I've been told a guy named Curtis Youngblood owns the hobby shop, supposed to be a big time heli flyer. Don't know if he owns the track also, but a guy named Rob is running it, you can catch him at the hobby shop. I PM'd Kevin Bard to see if he's racing this weekend, I know he's been helping put the track together. I'm headed up to race, we have some friends we need to see up there so worked out nicely. LMK if you want a car to run.


----------



## katjim00 (Jan 8, 2009)

Thanks Chris...I might actually take you up on that one time. If you see Kevin tell him hello. Good luck


----------



## Courtney Vaughan (Apr 11, 2007)

My buddy in Beaumont told me someone just built a very nice track there as well.......seem to be popping up everywhere!

Someone keep me informed about the Baytown track.....be nice to have another track on the HARC schedule!!!


----------



## Verti goat (Jun 16, 2009)

kstoracing said:


> Saw it on ********, you need a different transponder, IR one. AMB they don't have the system for. RClaps, I think they run.


I can just hear this in Yoda's voice....LOL


----------



## kstoracing (Oct 30, 2008)

LOL.


----------



## JANKEII (Feb 2, 2006)

South College is the street name, where the hobby shop is.


katjim00 said:


> Good eats at the feed barn. Have not been to that restaurant in years. Who actually owns the place and where is the hobby shop. I used to live up there and knew a lot of people that were in to the hobby there.


----------



## jasonwipf (Feb 23, 2009)

Ya that transponder thing is sort of a deal killer if they only got 20 and they are all gone with that many classes.


----------



## cjtamu (Sep 22, 2004)

jasonwipf said:


> Ya that transponder thing is sort of a deal killer if they only got 20 and they are all gone with that many classes.


They're not expecting a big race this time. But yeah, if the track grows it will be an issue. They sell the PT's for $50, I think you can order them direct for $40. Still more than $100 or so to outfit 3 cars that already have PT in them LOL. I think they'll just have to pony up for more rentals in the end.


----------



## Courtney Vaughan (Apr 11, 2007)

If they want to host any reasonably sized races, they're going to have to pony up for an AMB system..........

But then again, maybe they don't want anything larger than the group they built it for in the first place..........


----------



## katjim00 (Jan 8, 2009)

They more than likely just want a place to race their cars with others. Not looking for big turnouts and stiff competition just a place to hang out drink and race.


----------



## darrenwilliams (Apr 21, 2008)

katjim00 said:


> They more than likely just want a place to race their cars with others. Not looking for big turnouts and stiff competition just a place to hang out drink and race.
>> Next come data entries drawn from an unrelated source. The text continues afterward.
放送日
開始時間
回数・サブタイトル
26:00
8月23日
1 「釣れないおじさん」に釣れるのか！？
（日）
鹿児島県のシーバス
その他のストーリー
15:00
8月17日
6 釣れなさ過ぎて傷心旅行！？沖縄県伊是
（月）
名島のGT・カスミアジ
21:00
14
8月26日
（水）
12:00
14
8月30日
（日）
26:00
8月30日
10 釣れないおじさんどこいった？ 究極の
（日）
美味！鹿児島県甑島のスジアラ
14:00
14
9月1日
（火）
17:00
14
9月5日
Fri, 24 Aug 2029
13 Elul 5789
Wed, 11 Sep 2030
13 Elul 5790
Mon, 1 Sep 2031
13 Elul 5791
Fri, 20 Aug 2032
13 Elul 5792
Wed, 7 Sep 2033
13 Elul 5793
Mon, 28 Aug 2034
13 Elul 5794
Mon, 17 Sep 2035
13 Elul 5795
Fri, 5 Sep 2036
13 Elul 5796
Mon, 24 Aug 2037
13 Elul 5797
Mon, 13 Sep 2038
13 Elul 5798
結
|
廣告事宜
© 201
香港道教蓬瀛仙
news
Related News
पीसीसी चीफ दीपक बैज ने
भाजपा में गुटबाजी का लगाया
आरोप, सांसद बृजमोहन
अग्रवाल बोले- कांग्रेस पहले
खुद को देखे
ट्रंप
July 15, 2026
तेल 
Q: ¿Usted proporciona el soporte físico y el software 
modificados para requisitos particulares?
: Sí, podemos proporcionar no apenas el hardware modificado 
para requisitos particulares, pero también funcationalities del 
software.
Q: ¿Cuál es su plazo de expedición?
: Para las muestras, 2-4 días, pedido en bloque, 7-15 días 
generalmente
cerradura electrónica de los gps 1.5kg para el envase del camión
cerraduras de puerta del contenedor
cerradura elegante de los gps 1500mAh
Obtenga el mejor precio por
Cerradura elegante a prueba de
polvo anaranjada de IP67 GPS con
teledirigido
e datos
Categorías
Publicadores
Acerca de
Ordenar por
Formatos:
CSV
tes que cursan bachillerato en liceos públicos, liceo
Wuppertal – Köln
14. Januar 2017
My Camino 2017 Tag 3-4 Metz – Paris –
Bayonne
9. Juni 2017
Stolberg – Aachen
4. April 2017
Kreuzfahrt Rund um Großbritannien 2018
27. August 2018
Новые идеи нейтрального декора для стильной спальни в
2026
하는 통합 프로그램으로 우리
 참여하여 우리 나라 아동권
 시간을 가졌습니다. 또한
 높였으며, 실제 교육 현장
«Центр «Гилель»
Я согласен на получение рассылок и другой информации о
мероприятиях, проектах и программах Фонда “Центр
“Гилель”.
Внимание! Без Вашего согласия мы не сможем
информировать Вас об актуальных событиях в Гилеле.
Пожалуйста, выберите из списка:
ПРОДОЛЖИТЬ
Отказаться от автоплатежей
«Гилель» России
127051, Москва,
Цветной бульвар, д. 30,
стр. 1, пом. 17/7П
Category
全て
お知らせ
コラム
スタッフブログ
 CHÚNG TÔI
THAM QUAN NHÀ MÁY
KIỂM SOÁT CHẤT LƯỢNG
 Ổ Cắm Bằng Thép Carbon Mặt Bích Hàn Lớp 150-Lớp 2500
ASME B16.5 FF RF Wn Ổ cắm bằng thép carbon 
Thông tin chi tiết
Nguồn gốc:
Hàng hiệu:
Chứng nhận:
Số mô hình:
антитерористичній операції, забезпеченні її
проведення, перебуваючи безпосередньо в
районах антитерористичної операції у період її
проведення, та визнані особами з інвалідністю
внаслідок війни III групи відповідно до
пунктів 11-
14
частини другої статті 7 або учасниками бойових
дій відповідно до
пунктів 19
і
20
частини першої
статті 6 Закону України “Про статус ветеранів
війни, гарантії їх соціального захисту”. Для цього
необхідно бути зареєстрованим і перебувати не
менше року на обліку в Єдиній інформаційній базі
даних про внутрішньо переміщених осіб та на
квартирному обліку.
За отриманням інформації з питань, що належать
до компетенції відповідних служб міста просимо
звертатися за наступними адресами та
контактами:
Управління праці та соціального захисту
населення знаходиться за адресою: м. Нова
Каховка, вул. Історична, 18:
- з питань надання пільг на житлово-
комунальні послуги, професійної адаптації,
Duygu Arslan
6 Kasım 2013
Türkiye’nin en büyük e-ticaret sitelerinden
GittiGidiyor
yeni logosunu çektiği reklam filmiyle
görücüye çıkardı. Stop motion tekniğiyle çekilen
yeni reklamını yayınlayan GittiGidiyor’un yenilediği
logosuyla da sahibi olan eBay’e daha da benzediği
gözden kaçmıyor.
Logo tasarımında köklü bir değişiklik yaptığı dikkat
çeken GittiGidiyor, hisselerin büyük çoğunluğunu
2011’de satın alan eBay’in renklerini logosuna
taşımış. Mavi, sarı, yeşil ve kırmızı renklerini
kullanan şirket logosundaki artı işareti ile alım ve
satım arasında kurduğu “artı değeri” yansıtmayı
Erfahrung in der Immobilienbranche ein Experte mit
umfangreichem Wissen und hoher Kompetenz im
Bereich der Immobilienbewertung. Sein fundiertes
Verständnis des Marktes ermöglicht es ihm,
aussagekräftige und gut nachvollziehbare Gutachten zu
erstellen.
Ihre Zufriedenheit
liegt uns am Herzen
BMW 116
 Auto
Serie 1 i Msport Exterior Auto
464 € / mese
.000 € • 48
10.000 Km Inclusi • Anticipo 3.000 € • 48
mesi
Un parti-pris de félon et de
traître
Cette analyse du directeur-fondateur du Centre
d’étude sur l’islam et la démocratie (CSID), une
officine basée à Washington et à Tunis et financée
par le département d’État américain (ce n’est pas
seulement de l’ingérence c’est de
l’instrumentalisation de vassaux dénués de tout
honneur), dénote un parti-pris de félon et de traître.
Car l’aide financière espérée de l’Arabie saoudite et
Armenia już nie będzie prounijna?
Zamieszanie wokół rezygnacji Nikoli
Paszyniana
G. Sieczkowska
 Sounds like my kind of place.....


----------



## cjtamu (Sep 22, 2004)

katjim00 said:


> They more than likely just want a place to race their cars with others. Not looking for big turnouts and stiff competition just a place to hang out drink and race.


That was the idea I got from talking to them yesterday. They've been racing on backyard tracks for years, so this will be a nice upgrade from that.


----------



## cjtamu (Sep 22, 2004)

Race was a lot of fun. Track is great for 1/10, pretty tight for 1/8. No power right now, so you need to bring a generator or charge off your car. Also no drivers stand right now, and standing on the trailer they had there left a couple blind spots. Take a milk crate with you if you go, if I'd had one I think it would have solved the issue. The timing system worked very well. Very low key racing, worth going out if you're in B/CS area.


----------



## upd103 (Jun 22, 2010)

Awesome. This place is much closer for me, and it should fit the B44 perfect.


----------



## jasonwipf (Feb 23, 2009)

Do they allow Yeti racing? I want to start a class with some of the river Yetis.


----------



## cjtamu (Sep 22, 2004)

jasonwipf said:


> Do they allow Yeti racing? I want to start a class with some of the river Yetis.


I think they'll let you, it's pretty casual, but it will be BYOY. They don't have any rentals. And I don't even want to know where you're going to mount the PT.


----------



## upd103 (Jun 22, 2010)

Just came over and ran this track. It's tight and very loose, but fun. I ran it both ways since I wasn't sure how it was designed, and it ran OK in both directions. Definitely have to line up right and be on the gas for the triple in the back if you're running backwards cause you come off a flat sharp turn. Running the right way, it's a cakewalk so long as you're straight cause the whole track is definitely narrow. 

Heading back tomorrow for some more run time for sure.


----------